- Born: September 1, 1945 Montreal, Quebec
- Website: cherylsourkes.com

= Cheryl Sourkes =

Canadian photographer (born 1945)

Cheryl Sourkes (born 1945) is a Canadian photographer, video and new media artist.

== Early life ==
Cheryl Sourkes was born and grew up in Montreal. She had an early interest in photography and had her own darkroom by the time she was eighteen. She studied biology and psychology at McGill University and graduated with a Bachelor of Science. She then moved to Vancouver in 1967 to undertake graduate studies at Simon Fraser University in psychology, and focused on the subject of consciousness, but decided to be an artist.

== Career ==
Sourkes' work is inspired by her experience of the world around her, selected and edited, and raises questions about socio-political and ideological issues. In the 1970s she lived in Vancouver where she began to exhibit her work and in 1984, exhibited her "Memory Room" series in Art and Photography, an exhibition held at the Vancouver Art Gallery. From 1985 to 1992, she lived in Montreal, then in 1993 she settled in Toronto. Most of her early photographic prints are photograms - collaged composites of 'found', recycled or re-processed images. In her works from the 1980s, she linked language, illustration and photography. From 1993 onward, concurrent with her move to Toronto, Sourkes' shifted her methodology
and began to use computer-based source imagery found on the World Wide Web or from 2000 on, on webcams, transformed into still images or videos.

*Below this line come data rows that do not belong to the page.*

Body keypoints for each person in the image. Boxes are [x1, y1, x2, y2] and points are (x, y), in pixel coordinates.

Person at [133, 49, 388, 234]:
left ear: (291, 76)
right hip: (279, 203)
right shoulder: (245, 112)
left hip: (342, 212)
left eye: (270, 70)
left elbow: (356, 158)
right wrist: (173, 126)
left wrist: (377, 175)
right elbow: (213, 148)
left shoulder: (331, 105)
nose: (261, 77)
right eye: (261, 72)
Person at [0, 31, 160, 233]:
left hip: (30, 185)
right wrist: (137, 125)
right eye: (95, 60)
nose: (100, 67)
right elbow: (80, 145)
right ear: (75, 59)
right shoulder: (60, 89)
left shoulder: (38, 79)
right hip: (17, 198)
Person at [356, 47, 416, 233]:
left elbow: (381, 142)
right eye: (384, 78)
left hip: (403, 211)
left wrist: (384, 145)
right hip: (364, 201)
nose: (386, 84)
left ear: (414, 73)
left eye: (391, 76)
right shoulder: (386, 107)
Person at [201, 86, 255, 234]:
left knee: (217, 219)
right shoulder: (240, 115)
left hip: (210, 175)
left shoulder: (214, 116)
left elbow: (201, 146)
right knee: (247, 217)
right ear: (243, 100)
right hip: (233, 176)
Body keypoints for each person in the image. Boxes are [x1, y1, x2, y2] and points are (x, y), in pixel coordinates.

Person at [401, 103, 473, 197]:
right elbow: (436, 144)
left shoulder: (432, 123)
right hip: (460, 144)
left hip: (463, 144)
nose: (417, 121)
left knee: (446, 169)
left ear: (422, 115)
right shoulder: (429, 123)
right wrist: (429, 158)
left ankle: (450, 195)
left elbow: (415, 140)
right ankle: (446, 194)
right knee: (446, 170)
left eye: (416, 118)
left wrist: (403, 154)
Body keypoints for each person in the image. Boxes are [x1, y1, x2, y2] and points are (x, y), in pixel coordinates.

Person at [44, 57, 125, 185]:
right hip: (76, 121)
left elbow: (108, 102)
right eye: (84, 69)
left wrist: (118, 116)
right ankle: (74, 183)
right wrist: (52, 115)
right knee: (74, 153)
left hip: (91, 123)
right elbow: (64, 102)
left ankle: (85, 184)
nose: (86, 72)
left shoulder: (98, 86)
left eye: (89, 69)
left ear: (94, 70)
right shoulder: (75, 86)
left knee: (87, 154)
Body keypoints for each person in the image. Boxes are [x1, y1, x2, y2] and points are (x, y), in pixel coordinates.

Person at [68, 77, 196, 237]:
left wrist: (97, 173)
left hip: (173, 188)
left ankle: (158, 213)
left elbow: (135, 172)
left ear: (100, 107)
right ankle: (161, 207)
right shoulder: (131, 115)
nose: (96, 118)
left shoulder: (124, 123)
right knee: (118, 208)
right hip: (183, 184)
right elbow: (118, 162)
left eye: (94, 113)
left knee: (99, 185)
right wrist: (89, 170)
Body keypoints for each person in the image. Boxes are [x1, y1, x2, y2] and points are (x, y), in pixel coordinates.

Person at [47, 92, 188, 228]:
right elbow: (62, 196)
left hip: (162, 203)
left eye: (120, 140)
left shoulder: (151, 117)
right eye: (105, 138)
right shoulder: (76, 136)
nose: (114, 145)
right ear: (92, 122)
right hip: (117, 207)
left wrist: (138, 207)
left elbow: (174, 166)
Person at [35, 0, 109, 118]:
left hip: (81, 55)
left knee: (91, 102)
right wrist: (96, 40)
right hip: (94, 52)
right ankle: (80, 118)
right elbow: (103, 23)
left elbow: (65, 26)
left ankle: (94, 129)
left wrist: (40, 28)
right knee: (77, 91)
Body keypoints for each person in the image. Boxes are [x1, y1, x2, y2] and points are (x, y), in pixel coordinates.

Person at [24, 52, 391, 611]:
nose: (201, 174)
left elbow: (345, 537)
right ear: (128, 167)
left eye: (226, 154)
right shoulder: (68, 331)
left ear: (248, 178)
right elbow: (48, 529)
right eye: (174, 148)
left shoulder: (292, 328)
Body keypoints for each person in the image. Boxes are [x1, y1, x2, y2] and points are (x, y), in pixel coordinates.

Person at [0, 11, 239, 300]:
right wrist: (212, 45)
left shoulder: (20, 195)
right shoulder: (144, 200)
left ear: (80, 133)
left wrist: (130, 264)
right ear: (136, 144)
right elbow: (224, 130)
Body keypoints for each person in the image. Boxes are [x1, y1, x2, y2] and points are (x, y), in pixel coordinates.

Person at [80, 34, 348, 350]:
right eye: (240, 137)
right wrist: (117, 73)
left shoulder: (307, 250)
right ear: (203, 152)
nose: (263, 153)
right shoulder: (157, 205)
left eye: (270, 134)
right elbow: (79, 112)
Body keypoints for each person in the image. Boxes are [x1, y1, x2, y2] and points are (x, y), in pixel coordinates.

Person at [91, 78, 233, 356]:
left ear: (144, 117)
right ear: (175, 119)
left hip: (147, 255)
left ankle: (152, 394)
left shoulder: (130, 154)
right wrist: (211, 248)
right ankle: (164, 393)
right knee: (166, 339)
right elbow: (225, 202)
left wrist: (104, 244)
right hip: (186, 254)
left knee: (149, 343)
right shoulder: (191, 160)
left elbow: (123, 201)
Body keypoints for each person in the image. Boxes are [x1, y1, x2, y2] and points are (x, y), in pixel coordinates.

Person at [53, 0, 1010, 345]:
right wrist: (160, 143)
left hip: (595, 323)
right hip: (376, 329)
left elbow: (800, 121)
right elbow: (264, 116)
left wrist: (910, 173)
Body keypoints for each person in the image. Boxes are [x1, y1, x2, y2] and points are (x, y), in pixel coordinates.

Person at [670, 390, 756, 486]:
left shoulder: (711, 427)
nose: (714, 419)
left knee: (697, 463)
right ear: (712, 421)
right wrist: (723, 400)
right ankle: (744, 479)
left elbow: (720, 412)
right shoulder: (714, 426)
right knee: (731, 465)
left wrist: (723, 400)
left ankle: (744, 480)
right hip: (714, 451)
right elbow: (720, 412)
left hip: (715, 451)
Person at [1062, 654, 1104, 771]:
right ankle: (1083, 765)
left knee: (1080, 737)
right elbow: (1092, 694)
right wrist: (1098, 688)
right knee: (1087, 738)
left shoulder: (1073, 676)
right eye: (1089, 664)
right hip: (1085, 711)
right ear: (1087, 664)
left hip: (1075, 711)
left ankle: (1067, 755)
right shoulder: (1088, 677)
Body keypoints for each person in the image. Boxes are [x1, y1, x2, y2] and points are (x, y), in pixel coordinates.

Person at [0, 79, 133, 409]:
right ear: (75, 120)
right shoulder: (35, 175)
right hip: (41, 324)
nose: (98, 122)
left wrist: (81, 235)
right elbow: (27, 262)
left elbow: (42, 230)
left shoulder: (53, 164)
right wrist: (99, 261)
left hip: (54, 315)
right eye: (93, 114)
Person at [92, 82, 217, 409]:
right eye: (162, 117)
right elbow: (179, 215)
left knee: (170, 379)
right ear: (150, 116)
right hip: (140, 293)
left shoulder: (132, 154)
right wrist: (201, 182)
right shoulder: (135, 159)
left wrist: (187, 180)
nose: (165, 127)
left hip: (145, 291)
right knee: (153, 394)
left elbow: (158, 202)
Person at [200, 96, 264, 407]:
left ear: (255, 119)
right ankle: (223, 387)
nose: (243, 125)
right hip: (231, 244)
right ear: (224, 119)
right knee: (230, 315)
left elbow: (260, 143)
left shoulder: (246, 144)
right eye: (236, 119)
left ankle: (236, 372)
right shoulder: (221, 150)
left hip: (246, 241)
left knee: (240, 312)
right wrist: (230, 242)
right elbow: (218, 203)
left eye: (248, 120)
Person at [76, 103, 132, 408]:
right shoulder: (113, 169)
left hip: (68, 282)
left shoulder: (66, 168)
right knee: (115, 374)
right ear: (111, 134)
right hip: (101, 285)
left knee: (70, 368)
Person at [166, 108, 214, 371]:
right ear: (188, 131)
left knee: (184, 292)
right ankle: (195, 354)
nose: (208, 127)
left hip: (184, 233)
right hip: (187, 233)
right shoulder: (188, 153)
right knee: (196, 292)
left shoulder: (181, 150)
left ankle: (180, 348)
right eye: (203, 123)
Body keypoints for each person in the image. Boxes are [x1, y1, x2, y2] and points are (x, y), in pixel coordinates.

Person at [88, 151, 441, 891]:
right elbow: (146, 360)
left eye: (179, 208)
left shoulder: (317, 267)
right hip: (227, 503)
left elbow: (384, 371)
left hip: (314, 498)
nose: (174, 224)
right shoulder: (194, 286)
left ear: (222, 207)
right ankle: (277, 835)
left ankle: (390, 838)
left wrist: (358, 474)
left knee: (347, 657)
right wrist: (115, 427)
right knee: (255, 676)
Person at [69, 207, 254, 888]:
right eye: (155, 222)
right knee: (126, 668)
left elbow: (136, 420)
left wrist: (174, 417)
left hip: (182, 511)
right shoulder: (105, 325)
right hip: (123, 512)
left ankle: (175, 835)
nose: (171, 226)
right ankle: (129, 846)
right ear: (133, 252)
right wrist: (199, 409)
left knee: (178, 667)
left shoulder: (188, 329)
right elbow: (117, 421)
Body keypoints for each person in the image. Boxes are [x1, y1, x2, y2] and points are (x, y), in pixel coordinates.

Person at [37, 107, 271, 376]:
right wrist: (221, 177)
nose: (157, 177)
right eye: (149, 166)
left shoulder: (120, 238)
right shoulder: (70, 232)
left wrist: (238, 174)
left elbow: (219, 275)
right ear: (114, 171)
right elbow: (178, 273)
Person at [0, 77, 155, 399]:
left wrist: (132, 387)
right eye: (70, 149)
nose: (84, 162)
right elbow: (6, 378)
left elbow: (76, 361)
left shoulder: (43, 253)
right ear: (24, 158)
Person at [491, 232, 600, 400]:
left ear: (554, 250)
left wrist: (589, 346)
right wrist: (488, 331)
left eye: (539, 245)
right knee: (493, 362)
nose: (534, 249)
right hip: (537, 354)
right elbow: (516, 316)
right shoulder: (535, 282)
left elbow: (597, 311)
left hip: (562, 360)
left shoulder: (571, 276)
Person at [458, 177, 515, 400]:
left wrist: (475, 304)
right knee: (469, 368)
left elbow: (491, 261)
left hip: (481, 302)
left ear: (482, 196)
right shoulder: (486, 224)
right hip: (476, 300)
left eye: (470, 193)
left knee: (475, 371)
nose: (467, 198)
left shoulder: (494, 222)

She has had many solo shows and been included in group exhibitions, nationally and internationally. In 2005-2007 her work was the subject of the touring retrospective exhibition Cheryl Sourkes: Public Camera, organized by Canadian
Museum of Contemporary Photography (shown at the National Gallery of Canada), Ottawa,
ON. In 2017, Cheryl Sourkes Networks was shown at Richard Rhodes Dupont Projects in Toronto.

She lives in Toronto where she also works as a writer and curator with exhibitions such as Shadow of the Machine (2002), at Museum London, in London, Ontario, and Katherine Knight: Wind and Water (2004), at the Ottawa Art Gallery, Ottawa, Ontario. In 2021, she was one of the participants in John Greyson's experimental short documentary film International Dawn Chorus Day.

==Collections==
Her work is included in the collections of the National Gallery of Canada, the Musée national des beaux-arts du Québec, the Vancouver Art Gallery, the Canada Council Art Bank, the Concordia University Art Gallery, the Seattle Art Museum and elsewhere.